Had anybody asked Carol, she would not have consented to her baby being taken away. These young girls were subjected to immense emotional pressure and coerced. “All those women are told the whole time that you are a bad person and don’t deserve this child. Religion, the stigma of being unmarried, and having a child out of wedlock were all factors,” says Carol.

The girls Carol knew were told they were unfit to be mothers, that they could not support a child, they were inadequate, immoral. Carol gave birth to her son in 1975 with no idea that the Whitlam government had introduced a supporting mothers’ benefit two years earlier. In a less archaic place, she could have had a chance at supporting him.

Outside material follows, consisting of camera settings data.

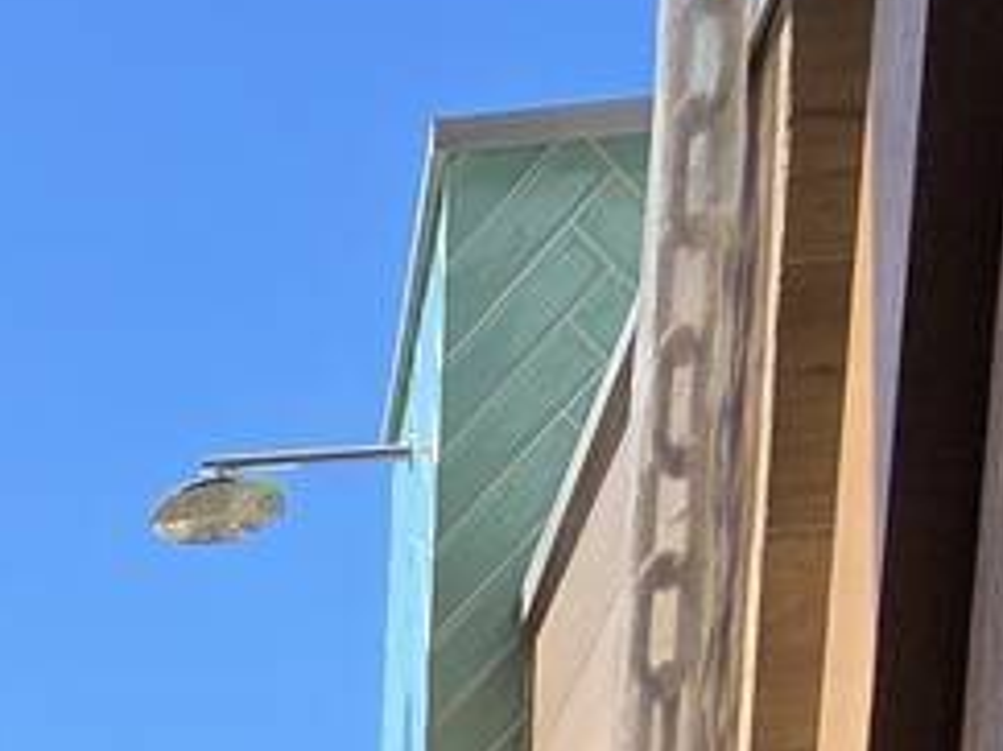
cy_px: 2030
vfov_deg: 12.5
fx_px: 2230
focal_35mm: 77
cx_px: -153
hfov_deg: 23.5
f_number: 2.2
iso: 64
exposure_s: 1/2000
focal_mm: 2.2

“It wasn’t even an option for me. It was like a conveyor belt. You just went in and went out. I never got an opportunity to keep the baby. We were like mushrooms put in that place and we had to fend for ourselves. You lost all rights to have any contact and the birth certificate was changed to the baby being born to the adopting family, in what was called closed adoptions.

“It was illegal, I was a minor,” Carol adds, but from the 1950s through to 1980 it is estimated that around 200,000 newborn babies were torn away from vulnerable young women in forced adoptions.

That is a lot of grief, trauma and loss for a lot of people over a lot of years: mothers not knowing where their defenceless children were, not able to protect them, not knowing if they were being properly looked after; and children growing up not really relating to their adoptive parents, struggling for identity. It’s a lot of heartbreak.